Please copy the data below, switching every "locality" to "site" and changing nothing else.
────────────────
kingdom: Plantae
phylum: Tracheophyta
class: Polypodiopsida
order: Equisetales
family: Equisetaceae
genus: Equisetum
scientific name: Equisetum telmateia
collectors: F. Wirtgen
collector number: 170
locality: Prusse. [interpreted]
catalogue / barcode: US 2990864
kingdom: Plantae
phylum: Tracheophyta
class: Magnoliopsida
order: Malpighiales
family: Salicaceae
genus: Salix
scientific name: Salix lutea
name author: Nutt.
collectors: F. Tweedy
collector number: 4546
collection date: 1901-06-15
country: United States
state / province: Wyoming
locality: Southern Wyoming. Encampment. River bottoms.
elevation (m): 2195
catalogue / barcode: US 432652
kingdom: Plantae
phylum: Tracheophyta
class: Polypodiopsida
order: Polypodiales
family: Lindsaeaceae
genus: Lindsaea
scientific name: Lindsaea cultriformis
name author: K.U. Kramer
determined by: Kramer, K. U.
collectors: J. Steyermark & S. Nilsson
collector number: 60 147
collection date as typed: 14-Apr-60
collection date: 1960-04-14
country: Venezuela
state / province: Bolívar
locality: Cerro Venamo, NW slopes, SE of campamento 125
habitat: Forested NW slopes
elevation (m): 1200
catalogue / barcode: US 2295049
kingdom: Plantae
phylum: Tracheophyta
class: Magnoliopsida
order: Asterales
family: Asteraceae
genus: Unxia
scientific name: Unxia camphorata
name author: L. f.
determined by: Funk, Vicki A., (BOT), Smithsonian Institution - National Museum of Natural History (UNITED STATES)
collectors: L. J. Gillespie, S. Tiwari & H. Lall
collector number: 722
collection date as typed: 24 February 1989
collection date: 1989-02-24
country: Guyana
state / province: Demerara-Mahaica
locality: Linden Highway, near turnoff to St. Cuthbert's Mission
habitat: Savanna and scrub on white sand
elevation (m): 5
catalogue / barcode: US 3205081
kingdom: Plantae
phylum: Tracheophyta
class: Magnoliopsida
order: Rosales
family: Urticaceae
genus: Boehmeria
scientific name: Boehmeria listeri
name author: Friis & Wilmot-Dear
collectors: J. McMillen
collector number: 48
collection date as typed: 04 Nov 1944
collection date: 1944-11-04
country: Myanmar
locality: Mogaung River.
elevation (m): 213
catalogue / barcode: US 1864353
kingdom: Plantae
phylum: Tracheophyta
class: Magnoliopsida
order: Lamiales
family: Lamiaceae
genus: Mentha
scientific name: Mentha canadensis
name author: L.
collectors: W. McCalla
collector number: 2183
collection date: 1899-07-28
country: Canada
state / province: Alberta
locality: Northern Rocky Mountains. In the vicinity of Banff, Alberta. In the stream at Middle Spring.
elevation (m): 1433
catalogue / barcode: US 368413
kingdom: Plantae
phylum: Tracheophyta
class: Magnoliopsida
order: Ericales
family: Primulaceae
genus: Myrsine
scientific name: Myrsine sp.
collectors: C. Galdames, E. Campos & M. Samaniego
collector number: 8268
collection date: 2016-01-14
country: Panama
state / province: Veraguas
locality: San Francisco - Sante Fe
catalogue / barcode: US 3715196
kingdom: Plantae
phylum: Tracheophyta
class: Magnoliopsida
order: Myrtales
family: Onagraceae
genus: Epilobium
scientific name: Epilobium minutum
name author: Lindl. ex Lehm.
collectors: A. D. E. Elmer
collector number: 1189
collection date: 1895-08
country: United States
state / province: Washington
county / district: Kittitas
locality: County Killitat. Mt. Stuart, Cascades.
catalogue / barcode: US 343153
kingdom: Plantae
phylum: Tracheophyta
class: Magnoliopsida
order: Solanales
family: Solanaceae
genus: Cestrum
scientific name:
────────────────
> Result
kingdom: Plantae
phylum: Tracheophyta
class: Polypodiopsida
order: Equisetales
family: Equisetaceae
genus: Equisetum
scientific name: Equisetum telmateia
collectors: F. Wirtgen
collector number: 170
site: Prusse. [interpreted]
catalogue / barcode: US 2990864
kingdom: Plantae
phylum: Tracheophyta
class: Magnoliopsida
order: Malpighiales
family: Salicaceae
genus: Salix
scientific name: Salix lutea
name author: Nutt.
collectors: F. Tweedy
collector number: 4546
collection date: 1901-06-15
country: United States
state / province: Wyoming
site: Southern Wyoming. Encampment. River bottoms.
elevation (m): 2195
catalogue / barcode: US 432652
kingdom: Plantae
phylum: Tracheophyta
class: Polypodiopsida
order: Polypodiales
family: Lindsaeaceae
genus: Lindsaea
scientific name: Lindsaea cultriformis
name author: K.U. Kramer
determined by: Kramer, K. U.
collectors: J. Steyermark & S. Nilsson
collector number: 60 147
collection date as typed: 14-Apr-60
collection date: 1960-04-14
country: Venezuela
state / province: Bolívar
site: Cerro Venamo, NW slopes, SE of campamento 125
habitat: Forested NW slopes
elevation (m): 1200
catalogue / barcode: US 2295049
kingdom: Plantae
phylum: Tracheophyta
class: Magnoliopsida
order: Asterales
family: Asteraceae
genus: Unxia
scientific name: Unxia camphorata
name author: L. f.
determined by: Funk, Vicki A., (BOT), Smithsonian Institution - National Museum of Natural History (UNITED STATES)
collectors: L. J. Gillespie, S. Tiwari & H. Lall
collector number: 722
collection date as typed: 24 February 1989
collection date: 1989-02-24
country: Guyana
state / province: Demerara-Mahaica
site: Linden Highway, near turnoff to St. Cuthbert's Mission
habitat: Savanna and scrub on white sand
elevation (m): 5
catalogue / barcode: US 3205081
kingdom: Plantae
phylum: Tracheophyta
class: Magnoliopsida
order: Rosales
family: Urticaceae
genus: Boehmeria
scientific name: Boehmeria listeri
name author: Friis & Wilmot-Dear
collectors: J. McMillen
collector number: 48
collection date as typed: 04 Nov 1944
collection date: 1944-11-04
country: Myanmar
site: Mogaung River.
elevation (m): 213
catalogue / barcode: US 1864353
kingdom: Plantae
phylum: Tracheophyta
class: Magnoliopsida
order: Lamiales
family: Lamiaceae
genus: Mentha
scientific name: Mentha canadensis
name author: L.
collectors: W. McCalla
collector number: 2183
collection date: 1899-07-28
country: Canada
state / province: Alberta
site: Northern Rocky Mountains. In the vicinity of Banff, Alberta. In the stream at Middle Spring.
elevation (m): 1433
catalogue / barcode: US 368413
kingdom: Plantae
phylum: Tracheophyta
class: Magnoliopsida
order: Ericales
family: Primulaceae
genus: Myrsine
scientific name: Myrsine sp.
collectors: C. Galdames, E. Campos & M. Samaniego
collector number: 8268
collection date: 2016-01-14
country: Panama
state / province: Veraguas
site: San Francisco - Sante Fe
catalogue / barcode: US 3715196
kingdom: Plantae
phylum: Tracheophyta
class: Magnoliopsida
order: Myrtales
family: Onagraceae
genus: Epilobium
scientific name: Epilobium minutum
name author: Lindl. ex Lehm.
collectors: A. D. E. Elmer
collector number: 1189
collection date: 1895-08
country: United States
state / province: Washington
county / district: Kittitas
site: County Killitat. Mt. Stuart, Cascades.
catalogue / barcode: US 343153
kingdom: Plantae
phylum: Tracheophyta
class: Magnoliopsida
order: Solanales
family: Solanaceae
genus: Cestrum
scientific name:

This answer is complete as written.